Impressive examples of petrified trees on a large scale are to be seen in the United States, in Arizona and the Yellowstone Park. (Frontispiece.) In the northern part of Arizona the country for over an area of 10 square miles is covered with tree trunks, some reaching 200 feet in length and a diameter of 10 feet. The nature of the mineralising substance has given rise to the name Chalcedony Park for this Triassic forest([34]). A striking example of one of the Arizona trees is exhibited in the British Museum and in a neighbouring case is a splendid petrified stem, 9 ft. in height, of a conifer discovered in Tertiary lavas in Tasmania([35]).

Fig. 6. Section of the north face of Amethyst Mountain, Yellowstone Park, including upwards of 2000 ft. of strata. The steepness of the slope is exaggerated. (After W. H. Holmes.)

[Figure 6] illustrates the preservation of a series of forests of Tertiary age in the mass of volcanic sediments, 2000 feet in thickness, known as Amethyst mountain, in the Yellowstone Park district. By the weathering away of the surrounding volcanic material the tall stems of the trees are exposed in places on the mountain sides like the 'columns of a ruined temple.' The height of the river at the foot of the cliff is 6700 ft. above sea-level and the mountain rises to a height of 9400 ft. above the sea. In the lower part of the section the volcanic strata are seen to rest on a foundation of older rocks A, and these in turn were laid down on the eroded surface of a still more ancient foundation, B([36]).

The section as a whole affords a striking demonstration of the magnitude of earth-movements since the last of these forests was buried below the surface of a sea in which the volcanic material was deposited. The account of the Yellowstone Park section recalls Darwin's description in the Naturalist's Voyage([37]) of snow-white columns projecting from a bare slope, at an altitude of 7000 ft. in the Cordillera.

The abundance of drift-wood on the coasts of some countries at the present day helps us to picture the conditions under which the remains of former forests have been preserved. In his Letters from High Latitudes, Lord Dufferin gives the following description of drift-wood on the shores of Spitzbergen:—'A little to the northward, I observed, lying on the sea-shore innumerable logs of drift-wood. This wood is floated all the way from America by the Gulf Stream, and as I walked from one huge bole to another, I could not help wondering in what primeval forest each had grown, what chance had originally cast them on the waters, and piloted them to this desert shore'([38]). A photograph reproduced in Amundsen's book on The North West Passage shows the beach on the Alaskan coast strewn with drifted timber([39]). For the accompanying photograph ([Fig. 7]) of the flood-plain of the Colorado River([40]), I am indebted to Professor MacDougal of the Desert Research Laboratory at Tucson, Arizona, who in a recent letter writes, 'During times of high-water a thin sheet of flood covers the flat for many miles and bears drift-wood so thickly that it is difficult to push a boat through it.' The drift-wood consists of poplar, willow, pine, and juniper, 'the last two have been brought from the upper river, from as far away as a thousand miles.' A picture such as this affords an admirable example of the wealth of material available for preservation in a fossil state.

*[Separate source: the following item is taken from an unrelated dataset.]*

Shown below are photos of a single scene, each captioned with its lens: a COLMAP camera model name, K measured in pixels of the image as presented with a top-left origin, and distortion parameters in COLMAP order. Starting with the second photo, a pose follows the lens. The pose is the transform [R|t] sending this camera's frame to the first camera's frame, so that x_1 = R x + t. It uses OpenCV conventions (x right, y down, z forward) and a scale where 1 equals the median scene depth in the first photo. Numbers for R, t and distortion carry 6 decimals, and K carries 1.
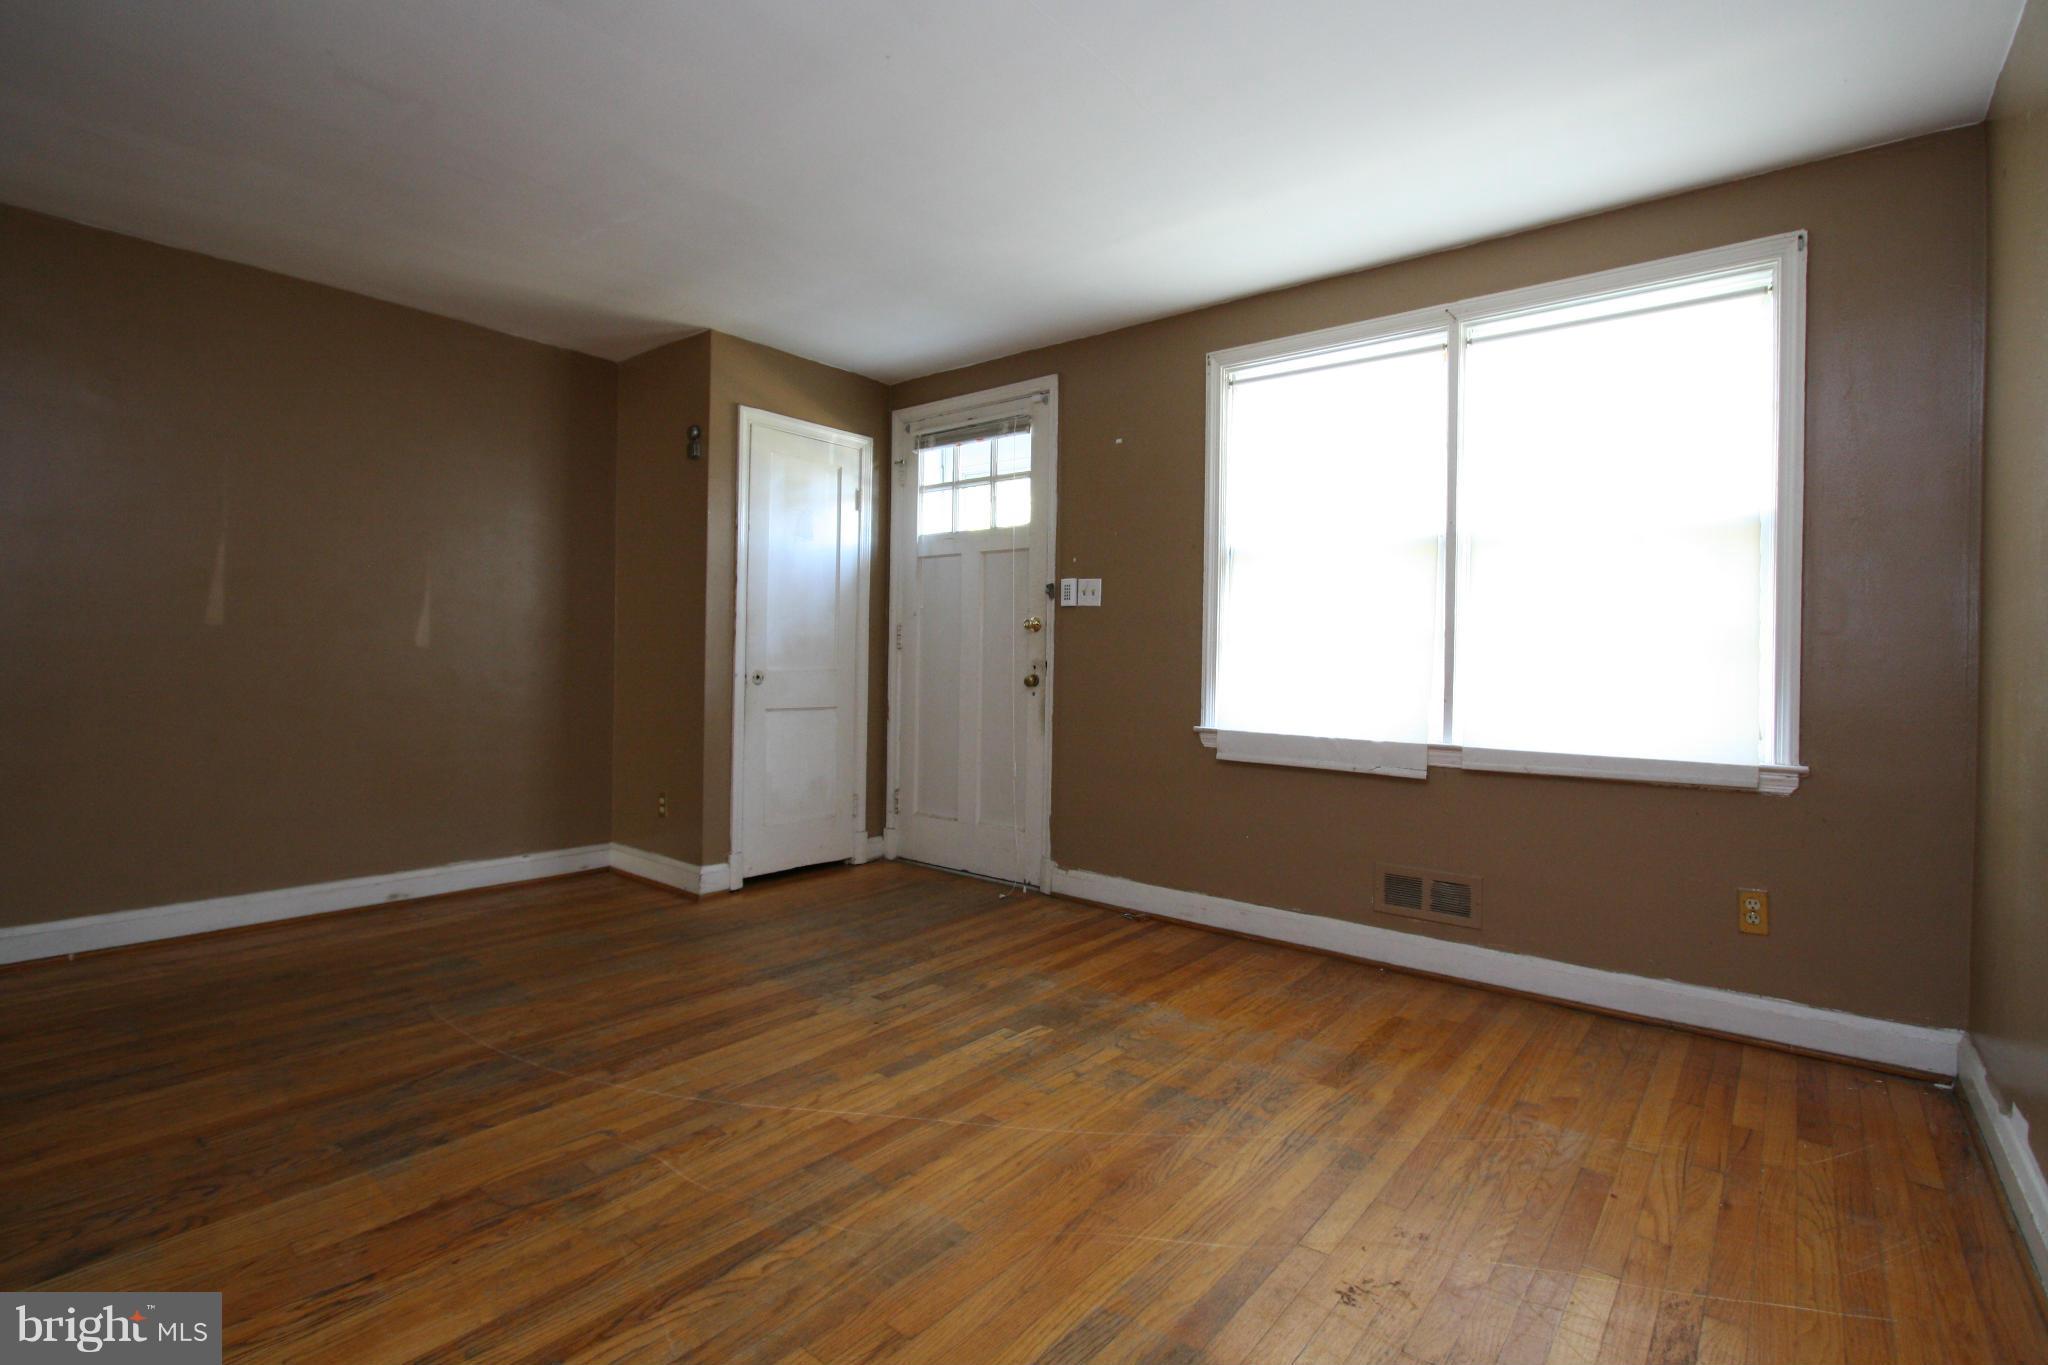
lens RADIAL K [[949.2, 0, 1011.1], [0, 949.2, 650.5], [0, 0, 1]] dist [-0.016605, 0.001437]
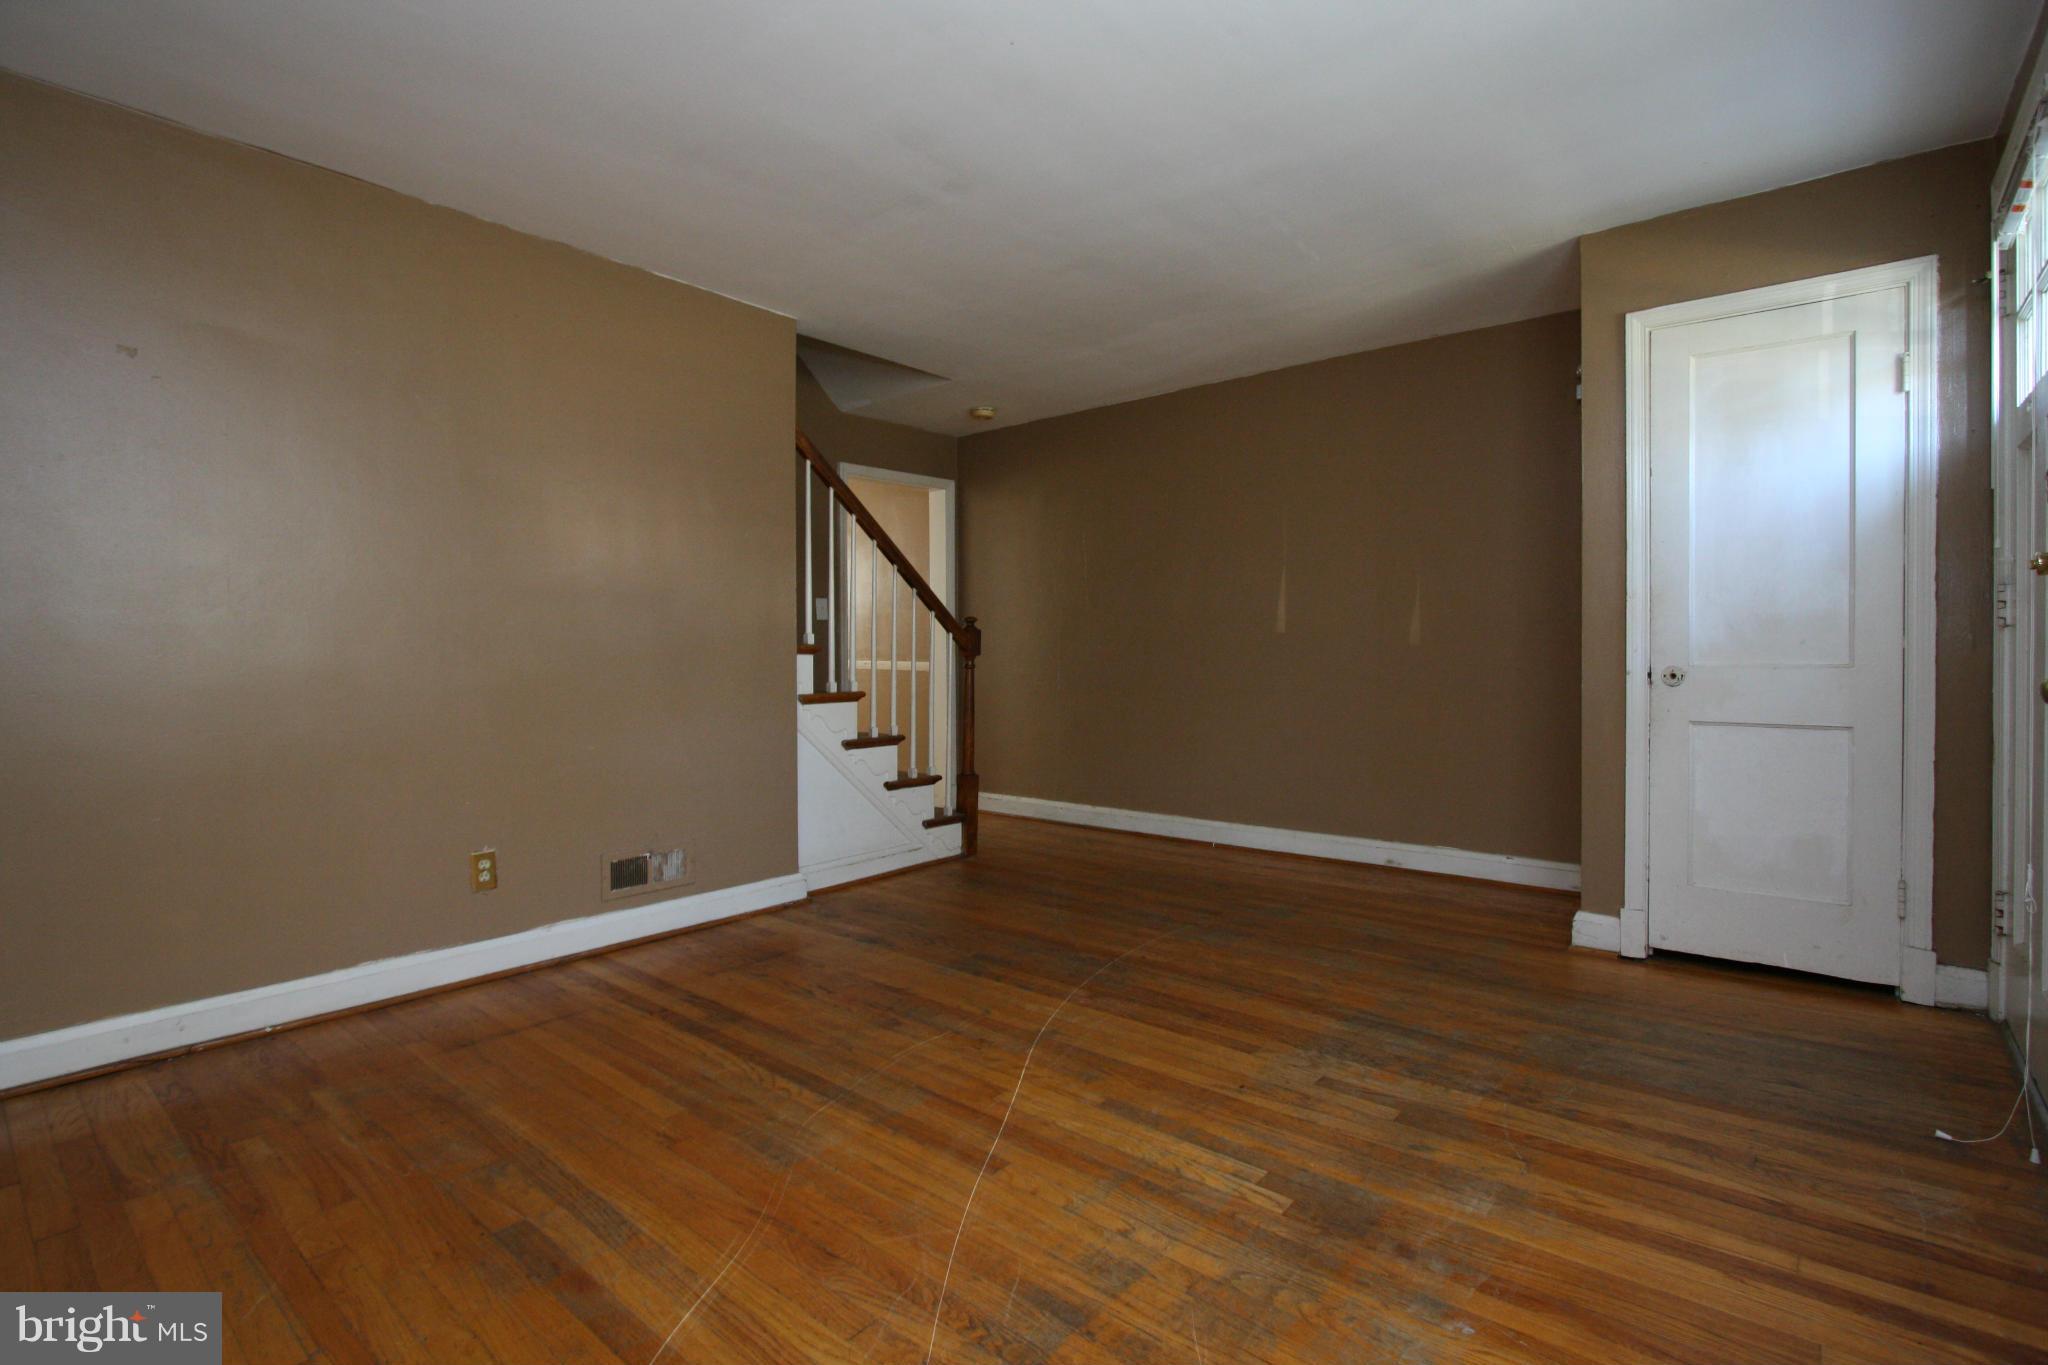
lens RADIAL K [[941.7, 0, 1078.4], [0, 941.7, 647.9], [0, 0, 1]] dist [-0.016541, -0.001127]
pose [[0.027011, -0.016953, -0.999491, 0.588857], [0.016257, 0.999731, -0.016517, 0.015363], [0.999503, -0.015802, 0.027279, 0.720005]]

It is only in the minority of cases that the accidents of preservation of fragments of ancient floras have given us the means of investigating the internal structure of the plant organs. It is far more frequently the case that fossil plants are represented only by a carbonised film on the surface of a piece of shale or other rock: the actual substance of the plant has been converted into a thin layer of coal, and though the venation and other surface-features may be clearly revealed, the internal tissues have been destroyed. If a lump of clay containing a piece of fern frond is heated, the result is an impression of the leaf on the hardened matrix and a coaly substance in place of the plant substance. It is occasionally possible by detaching a piece of the black film from a fossil, and heating it with nitric acid and chlorate of potash and then dipping it in ammonia, to obtain a transparent preparation suitable for microscopical examination of the cell-outlines of the superficial layer of the leaf or other plant-fragment. This method of examination, used by several students of fossil plants and with conspicuous success by Professor Nathorst of Stockholm, often affords valuable aids to identification.